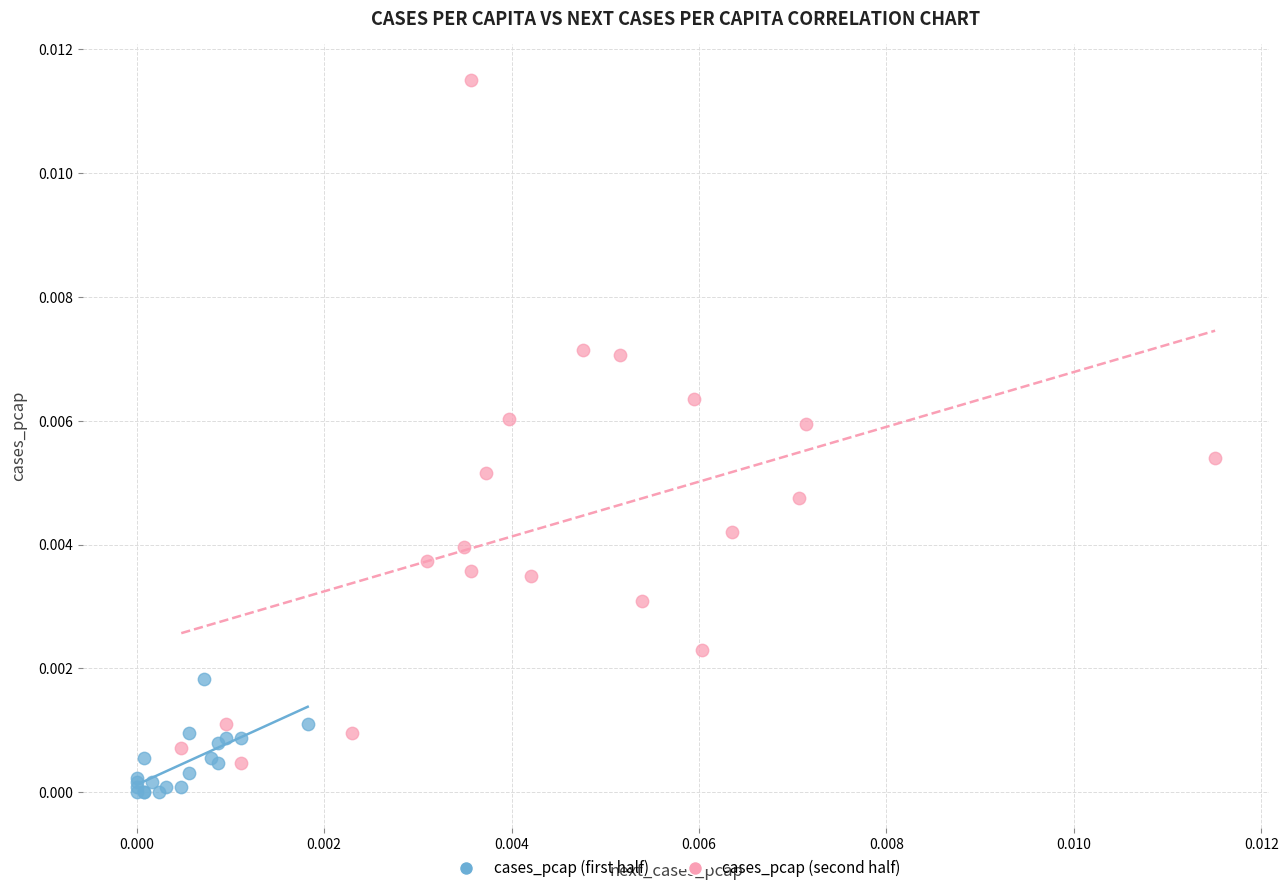

Which series has the largest Y range (max minus min)?

cases_pcap (second half)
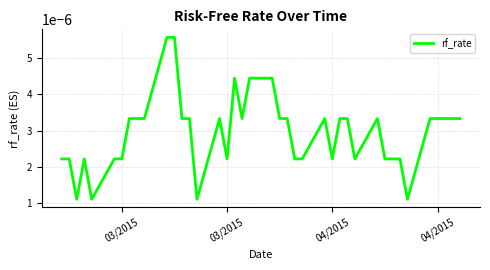

How many lines are shown in the chart?

1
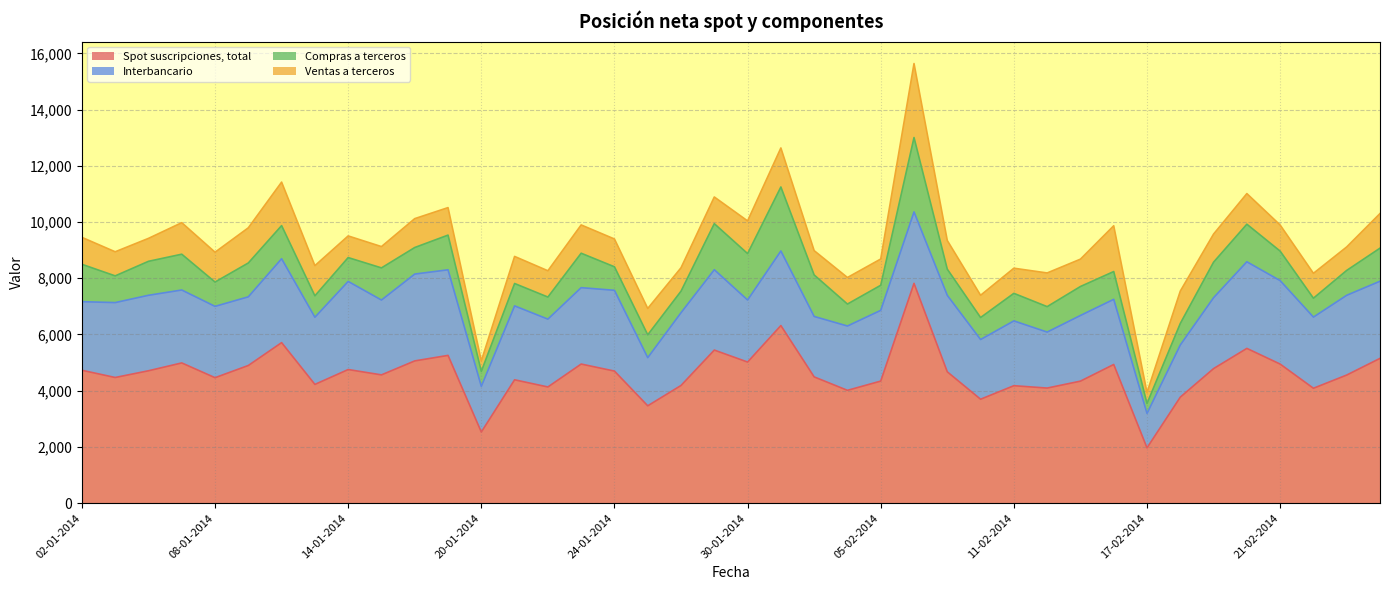

What is the label of the 7th point from the right?

18-02-2014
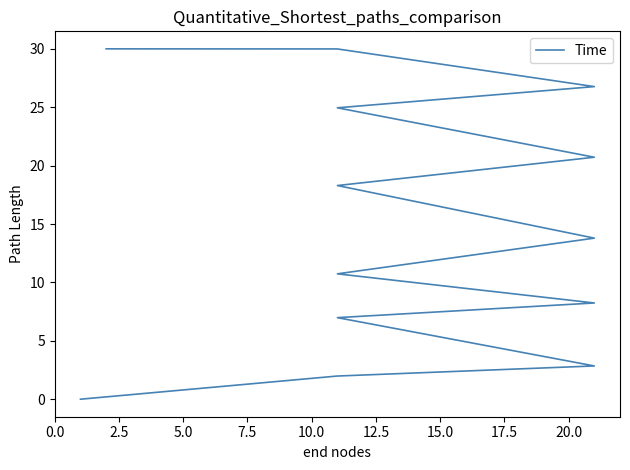

How many values exceed 13?

7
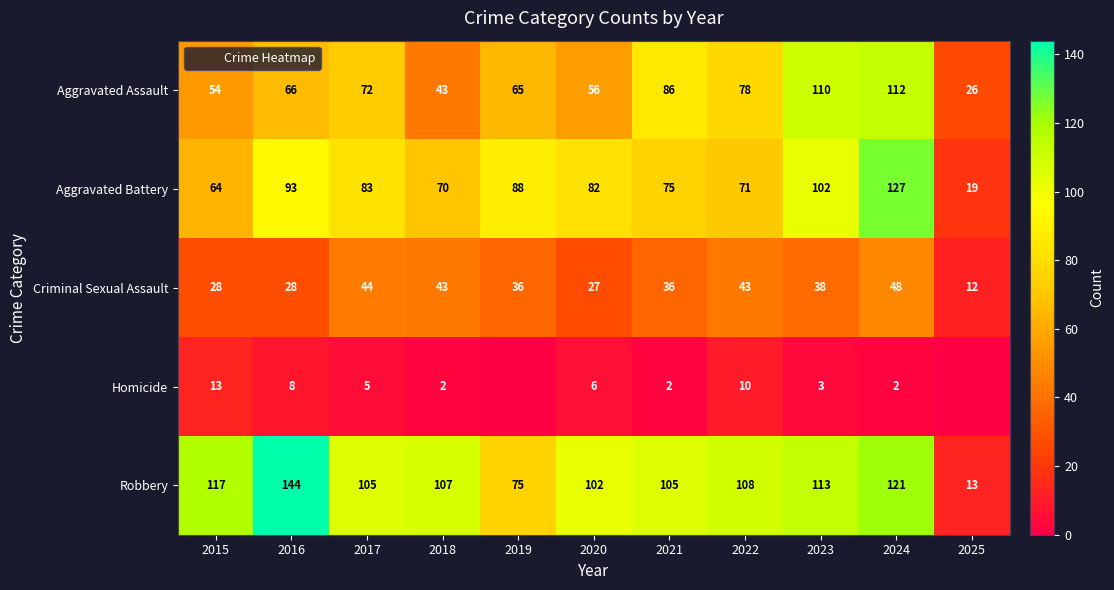

Is the value of Aggravated Assault at 2015 greater than the value of Criminal Sexual Assault at 2016?

Yes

※

▶ _Action item_:
Quote every line above word for word, leaving out the pictures.

▶ _Written answer_:
Which series has the largest Y range (max minus min)?

cases_pcap (second half)

How many lines are shown in the chart?

1

What is the label of the 7th point from the right?

18-02-2014

How many values exceed 13?

7

Is the value of Aggravated Assault at 2015 greater than the value of Criminal Sexual Assault at 2016?

Yes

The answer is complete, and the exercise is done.